Tous les caciques écartés ou rétrogradés par le dernier remaniement sont réintégrés au secrétariat général, s’ajoutant aux récents promus. Simone Gbagbo, elle, retrouve ses fonctions de deuxième vice-présidente du parti. "Même si les avis étaient très tranchés au départ, nous avons réussi à préserver l’unité et la cohésion du parti", témoigne un militant. Pourtant, beaucoup y voient une victoire des ultras…
"Pas du tout ! C’est le FPI qui a gagné", répond Laurent Akoun, qui, après s’être fait débarquer de son poste de secrétaire général, est désormais l’un des innombrables vice-présidents du parti. Il ajoute, un brin revanchard : "Nous en sommes venus à la conclusion qu’il ne fallait écarter aucune des deux lignes. Les pragmatiques ne nous gênent pas, ils sont minoritaires."
Au-delà des questions de postes, il est temps pour le FPI de se définir une stratégie pour 2015.
Mais au-delà des questions de postes, tous s’accordent à dire qu’il est temps de définir une stratégie pour 2015. En commençant par décider s’il faut ou non présenter un candidat. Sur ce point aussi, les militants sont divisés. Les ultras s’y opposent catégoriquement : pas question de participer à une élection qui, en voyant s’affronter les principaux groupes politiques du pays, risquerait de légitimer une réélection d’ADO.
Les pragmatiques, eux, sont de moins en moins hostiles à l’idée d’une candidature qui devrait légitimement être portée par leur leader Affi N’Guessan, à la tête du parti depuis treize ans. À condition que plusieurs problèmes soient résolus : le retour de tous les exilés, le dégel des comptes de militants encore bloqués, la restitution de tous les domiciles saisis ou encore la mise en place d’une Commission électorale indépendante (CEI, lire p. 21) équilibrée… Et dire que certains pensaient cette question réglée avec la désignation d’un représentant du FPI, Alain Dogou, le 9 août… "Cette personne ne représente qu’une tendance du parti, déclare Alain Akoun. Il faudra donc évidemment en reparler."

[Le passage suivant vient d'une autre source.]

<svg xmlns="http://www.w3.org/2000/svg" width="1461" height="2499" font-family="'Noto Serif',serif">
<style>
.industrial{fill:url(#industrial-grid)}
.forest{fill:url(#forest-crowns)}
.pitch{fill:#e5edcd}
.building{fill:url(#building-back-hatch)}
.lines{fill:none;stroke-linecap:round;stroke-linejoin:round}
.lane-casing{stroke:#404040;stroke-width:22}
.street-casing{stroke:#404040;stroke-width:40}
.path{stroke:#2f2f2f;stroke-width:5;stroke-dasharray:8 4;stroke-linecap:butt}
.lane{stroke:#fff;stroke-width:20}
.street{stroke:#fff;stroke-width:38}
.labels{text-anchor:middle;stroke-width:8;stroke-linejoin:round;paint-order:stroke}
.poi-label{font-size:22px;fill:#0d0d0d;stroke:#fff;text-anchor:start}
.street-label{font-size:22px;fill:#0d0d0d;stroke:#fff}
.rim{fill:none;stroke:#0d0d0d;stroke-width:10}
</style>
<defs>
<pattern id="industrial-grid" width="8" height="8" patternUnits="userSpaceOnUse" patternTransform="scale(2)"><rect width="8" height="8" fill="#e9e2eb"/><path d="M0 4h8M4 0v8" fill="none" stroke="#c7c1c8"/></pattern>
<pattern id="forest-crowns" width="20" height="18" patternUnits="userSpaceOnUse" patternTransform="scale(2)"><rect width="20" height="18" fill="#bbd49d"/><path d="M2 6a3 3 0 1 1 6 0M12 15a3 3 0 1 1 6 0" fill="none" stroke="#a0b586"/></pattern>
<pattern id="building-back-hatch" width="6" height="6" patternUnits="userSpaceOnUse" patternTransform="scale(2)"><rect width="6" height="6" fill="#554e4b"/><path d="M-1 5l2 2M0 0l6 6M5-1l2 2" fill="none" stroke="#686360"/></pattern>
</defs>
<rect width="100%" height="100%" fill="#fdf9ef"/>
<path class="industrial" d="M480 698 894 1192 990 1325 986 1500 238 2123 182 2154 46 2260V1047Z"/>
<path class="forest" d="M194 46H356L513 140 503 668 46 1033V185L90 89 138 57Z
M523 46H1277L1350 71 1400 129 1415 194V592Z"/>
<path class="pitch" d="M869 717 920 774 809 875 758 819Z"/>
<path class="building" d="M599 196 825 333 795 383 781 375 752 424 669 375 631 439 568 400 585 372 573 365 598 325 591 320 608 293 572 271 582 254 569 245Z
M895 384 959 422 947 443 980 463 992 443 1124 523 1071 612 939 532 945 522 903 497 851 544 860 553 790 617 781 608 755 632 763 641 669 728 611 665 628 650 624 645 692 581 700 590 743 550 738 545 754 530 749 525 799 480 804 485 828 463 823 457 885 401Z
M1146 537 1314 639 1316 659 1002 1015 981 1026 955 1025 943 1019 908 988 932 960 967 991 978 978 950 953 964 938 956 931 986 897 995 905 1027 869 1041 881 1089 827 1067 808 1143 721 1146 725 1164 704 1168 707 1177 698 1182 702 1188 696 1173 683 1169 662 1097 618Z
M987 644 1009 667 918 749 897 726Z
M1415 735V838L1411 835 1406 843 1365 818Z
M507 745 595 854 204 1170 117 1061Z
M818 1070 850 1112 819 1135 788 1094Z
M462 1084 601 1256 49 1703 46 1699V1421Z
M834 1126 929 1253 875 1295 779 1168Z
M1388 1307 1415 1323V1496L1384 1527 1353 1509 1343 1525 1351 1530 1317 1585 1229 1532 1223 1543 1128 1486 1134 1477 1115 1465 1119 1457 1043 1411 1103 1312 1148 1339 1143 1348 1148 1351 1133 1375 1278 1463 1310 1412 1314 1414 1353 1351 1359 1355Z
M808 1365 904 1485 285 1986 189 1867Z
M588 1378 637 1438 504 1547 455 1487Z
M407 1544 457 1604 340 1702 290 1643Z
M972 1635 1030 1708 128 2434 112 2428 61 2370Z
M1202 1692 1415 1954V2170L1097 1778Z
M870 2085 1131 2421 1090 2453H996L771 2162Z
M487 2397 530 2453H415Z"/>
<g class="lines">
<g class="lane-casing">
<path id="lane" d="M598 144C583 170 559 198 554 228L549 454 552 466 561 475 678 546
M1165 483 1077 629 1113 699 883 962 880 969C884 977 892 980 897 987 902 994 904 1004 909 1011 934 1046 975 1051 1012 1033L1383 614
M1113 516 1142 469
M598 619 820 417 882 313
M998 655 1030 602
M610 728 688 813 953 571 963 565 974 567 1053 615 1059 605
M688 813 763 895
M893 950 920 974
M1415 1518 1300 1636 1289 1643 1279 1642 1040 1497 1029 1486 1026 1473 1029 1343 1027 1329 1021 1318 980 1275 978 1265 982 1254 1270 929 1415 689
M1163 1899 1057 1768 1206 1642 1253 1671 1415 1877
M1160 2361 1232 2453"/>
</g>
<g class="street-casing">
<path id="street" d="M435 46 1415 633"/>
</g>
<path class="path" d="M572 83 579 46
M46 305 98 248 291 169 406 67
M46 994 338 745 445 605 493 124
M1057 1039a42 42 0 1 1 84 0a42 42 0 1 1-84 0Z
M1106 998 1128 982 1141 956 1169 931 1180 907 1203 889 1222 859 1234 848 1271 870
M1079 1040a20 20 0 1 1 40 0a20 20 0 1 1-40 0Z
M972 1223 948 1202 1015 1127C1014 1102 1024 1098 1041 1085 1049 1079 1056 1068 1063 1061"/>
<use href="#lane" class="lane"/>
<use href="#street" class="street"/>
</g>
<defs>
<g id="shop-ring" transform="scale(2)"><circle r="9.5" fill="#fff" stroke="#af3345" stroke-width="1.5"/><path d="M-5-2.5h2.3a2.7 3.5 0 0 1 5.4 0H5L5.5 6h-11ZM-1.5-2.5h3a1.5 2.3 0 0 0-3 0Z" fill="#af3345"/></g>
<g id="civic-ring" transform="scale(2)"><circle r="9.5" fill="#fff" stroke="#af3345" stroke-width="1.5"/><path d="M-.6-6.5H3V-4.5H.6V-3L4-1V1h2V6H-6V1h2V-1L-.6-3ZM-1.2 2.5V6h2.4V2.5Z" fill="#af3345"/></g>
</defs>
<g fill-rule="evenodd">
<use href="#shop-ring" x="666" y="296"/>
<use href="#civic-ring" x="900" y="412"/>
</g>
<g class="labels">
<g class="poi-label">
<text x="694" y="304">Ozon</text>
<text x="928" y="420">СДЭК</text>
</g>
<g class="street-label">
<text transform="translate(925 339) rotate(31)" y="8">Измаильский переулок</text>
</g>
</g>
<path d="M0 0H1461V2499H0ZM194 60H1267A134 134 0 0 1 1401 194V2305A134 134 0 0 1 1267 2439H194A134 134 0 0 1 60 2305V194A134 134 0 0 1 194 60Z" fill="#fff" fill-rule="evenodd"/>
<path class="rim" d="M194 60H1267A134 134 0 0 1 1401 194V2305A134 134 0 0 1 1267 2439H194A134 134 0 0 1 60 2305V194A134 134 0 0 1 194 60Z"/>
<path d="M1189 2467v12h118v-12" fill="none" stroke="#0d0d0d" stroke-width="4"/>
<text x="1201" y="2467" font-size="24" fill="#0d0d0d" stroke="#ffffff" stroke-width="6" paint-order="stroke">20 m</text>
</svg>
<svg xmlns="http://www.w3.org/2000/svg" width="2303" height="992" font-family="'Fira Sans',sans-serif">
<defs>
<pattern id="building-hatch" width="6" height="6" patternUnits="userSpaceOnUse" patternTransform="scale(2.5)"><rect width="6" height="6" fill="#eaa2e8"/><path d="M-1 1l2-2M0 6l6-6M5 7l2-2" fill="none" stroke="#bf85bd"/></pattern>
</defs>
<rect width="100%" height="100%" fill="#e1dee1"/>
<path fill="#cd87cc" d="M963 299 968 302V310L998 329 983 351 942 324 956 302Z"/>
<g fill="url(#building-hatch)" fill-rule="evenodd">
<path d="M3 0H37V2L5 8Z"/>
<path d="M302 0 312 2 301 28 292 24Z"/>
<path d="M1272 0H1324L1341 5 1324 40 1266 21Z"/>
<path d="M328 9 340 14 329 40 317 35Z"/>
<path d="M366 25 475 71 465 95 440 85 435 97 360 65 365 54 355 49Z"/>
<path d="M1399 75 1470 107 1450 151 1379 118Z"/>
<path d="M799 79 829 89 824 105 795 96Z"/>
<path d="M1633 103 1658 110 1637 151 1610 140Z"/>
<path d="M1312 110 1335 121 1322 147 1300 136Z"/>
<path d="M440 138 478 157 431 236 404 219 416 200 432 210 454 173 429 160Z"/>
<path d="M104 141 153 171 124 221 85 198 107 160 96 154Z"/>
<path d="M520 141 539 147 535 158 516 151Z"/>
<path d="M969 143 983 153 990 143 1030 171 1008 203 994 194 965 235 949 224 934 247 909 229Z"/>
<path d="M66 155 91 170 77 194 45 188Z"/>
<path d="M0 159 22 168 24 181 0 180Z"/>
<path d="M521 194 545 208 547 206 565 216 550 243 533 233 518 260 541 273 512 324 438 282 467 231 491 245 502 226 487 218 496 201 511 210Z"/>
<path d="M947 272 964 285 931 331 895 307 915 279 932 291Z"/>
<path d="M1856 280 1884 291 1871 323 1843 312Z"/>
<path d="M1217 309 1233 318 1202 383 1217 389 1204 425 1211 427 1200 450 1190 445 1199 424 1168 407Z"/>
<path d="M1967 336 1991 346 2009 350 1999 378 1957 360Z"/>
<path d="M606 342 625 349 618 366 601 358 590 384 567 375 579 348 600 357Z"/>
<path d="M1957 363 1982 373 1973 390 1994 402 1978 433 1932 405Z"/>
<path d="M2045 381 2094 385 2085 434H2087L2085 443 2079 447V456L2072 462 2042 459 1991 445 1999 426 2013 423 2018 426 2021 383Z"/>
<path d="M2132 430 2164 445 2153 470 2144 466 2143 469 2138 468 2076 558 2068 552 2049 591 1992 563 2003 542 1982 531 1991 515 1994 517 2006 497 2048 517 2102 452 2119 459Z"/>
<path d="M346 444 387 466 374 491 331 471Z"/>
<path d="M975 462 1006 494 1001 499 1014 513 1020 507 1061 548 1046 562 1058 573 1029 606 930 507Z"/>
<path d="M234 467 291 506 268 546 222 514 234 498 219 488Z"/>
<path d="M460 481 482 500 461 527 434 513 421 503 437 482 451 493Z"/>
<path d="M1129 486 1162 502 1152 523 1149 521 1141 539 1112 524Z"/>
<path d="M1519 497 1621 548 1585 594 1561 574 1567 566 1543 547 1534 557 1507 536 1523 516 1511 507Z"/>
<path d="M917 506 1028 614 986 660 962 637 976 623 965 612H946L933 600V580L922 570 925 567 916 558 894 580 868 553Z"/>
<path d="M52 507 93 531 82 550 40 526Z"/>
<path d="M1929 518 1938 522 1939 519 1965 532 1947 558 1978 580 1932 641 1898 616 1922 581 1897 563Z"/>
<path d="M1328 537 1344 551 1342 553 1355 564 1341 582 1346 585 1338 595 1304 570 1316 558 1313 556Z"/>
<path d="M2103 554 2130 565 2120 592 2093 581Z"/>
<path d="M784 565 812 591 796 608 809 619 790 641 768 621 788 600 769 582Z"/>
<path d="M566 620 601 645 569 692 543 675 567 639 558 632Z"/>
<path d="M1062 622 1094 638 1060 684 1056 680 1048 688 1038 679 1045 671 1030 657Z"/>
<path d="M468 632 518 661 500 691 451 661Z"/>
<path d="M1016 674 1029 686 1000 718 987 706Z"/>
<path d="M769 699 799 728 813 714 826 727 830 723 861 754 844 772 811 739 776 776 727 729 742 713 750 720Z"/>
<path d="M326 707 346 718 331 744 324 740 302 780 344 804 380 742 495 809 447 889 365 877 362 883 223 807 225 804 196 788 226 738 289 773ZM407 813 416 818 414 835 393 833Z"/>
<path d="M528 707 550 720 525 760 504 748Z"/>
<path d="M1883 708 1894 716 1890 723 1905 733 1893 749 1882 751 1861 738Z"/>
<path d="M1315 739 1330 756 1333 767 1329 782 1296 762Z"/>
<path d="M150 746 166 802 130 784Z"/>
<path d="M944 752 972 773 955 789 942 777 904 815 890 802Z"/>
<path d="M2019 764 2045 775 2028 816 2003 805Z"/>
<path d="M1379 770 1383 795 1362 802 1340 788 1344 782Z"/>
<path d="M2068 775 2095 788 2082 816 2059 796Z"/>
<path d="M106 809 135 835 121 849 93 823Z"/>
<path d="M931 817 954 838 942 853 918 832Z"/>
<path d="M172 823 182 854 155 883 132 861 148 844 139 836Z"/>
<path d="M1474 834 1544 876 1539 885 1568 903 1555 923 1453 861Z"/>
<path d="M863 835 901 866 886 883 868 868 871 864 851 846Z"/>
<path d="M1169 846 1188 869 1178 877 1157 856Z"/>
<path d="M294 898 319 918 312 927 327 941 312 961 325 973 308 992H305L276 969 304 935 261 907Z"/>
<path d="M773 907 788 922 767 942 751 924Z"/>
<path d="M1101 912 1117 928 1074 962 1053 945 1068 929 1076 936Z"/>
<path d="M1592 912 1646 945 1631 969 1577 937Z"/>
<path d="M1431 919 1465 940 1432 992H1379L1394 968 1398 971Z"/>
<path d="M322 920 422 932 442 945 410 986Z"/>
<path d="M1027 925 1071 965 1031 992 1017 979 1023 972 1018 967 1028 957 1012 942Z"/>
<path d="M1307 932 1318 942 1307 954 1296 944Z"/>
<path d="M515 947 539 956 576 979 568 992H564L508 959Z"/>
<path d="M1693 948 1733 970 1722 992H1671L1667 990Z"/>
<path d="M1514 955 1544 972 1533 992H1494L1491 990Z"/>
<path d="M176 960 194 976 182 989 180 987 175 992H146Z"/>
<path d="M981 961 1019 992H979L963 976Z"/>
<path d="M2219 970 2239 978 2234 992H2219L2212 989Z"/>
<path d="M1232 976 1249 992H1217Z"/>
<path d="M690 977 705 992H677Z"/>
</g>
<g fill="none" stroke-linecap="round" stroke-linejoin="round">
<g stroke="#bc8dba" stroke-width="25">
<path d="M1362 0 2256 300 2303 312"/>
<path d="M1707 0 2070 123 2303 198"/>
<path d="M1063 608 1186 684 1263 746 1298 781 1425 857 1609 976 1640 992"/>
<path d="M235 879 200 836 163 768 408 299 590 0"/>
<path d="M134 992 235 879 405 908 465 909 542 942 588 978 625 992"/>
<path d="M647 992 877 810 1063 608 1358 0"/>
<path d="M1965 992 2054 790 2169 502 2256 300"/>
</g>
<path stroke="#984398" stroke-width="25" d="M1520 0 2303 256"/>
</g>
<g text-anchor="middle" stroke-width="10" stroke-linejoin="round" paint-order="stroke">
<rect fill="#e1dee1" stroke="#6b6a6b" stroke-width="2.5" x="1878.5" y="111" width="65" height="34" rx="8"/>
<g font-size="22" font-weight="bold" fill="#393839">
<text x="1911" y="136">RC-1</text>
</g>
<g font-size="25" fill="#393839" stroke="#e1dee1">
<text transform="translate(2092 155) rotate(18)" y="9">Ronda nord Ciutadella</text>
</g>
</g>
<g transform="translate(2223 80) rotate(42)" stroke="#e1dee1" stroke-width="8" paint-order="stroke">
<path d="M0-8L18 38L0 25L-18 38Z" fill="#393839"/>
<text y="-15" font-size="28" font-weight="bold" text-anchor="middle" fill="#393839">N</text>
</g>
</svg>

>> Lire aussi : Le FPI se déchire au sujet de la commission électorale
ADO sur la voie royale
Présenter ou non un candidat à la présidentielle… Si la question secoue le Parti démocratique de Côte d’Ivoire (PDCI-RDA) et le Front populaire ivoirien (FPI), elle n’est évidemment pas à l’ordre du jour au sein du Rassemblement des républicains (RDR), le parti présidentiel. Alassane Dramane Ouattara (ADO) a annoncé il y a plus d’un an qu’il souhaitait prendre sa propre succession et il a tenu à rassurer, le 6 août : "Le président des Ivoiriens est en pleine forme. Je suis prêt pour un deuxième mandat, si les Ivoiriens le veulent bien."
Pour y parvenir, sa stratégie est double. D’abord, veiller à entretenir lui-même l’alliance de son parti avec le PDCI au sein du Rassemblement des houphouétistes pour la démocratie et la paix (RHDP). Puis, face au FPI, lâcher peu à peu du lest en libérant des prisonniers pro-Gbagbo ou en appelant au retour des exilés, par exemple… Sur le terrain, l’heure est à la mobilisation. "Depuis près d’un an, nous montrons aux militants et aux Ivoiriens que le bilan de la présidence d’ADO est largement positif", explique Joël N’Guessan, porte-parole du RDR. Visites de chantiers, explication des actions du gouvernement, création de groupes de soutien… La campagne est lancée.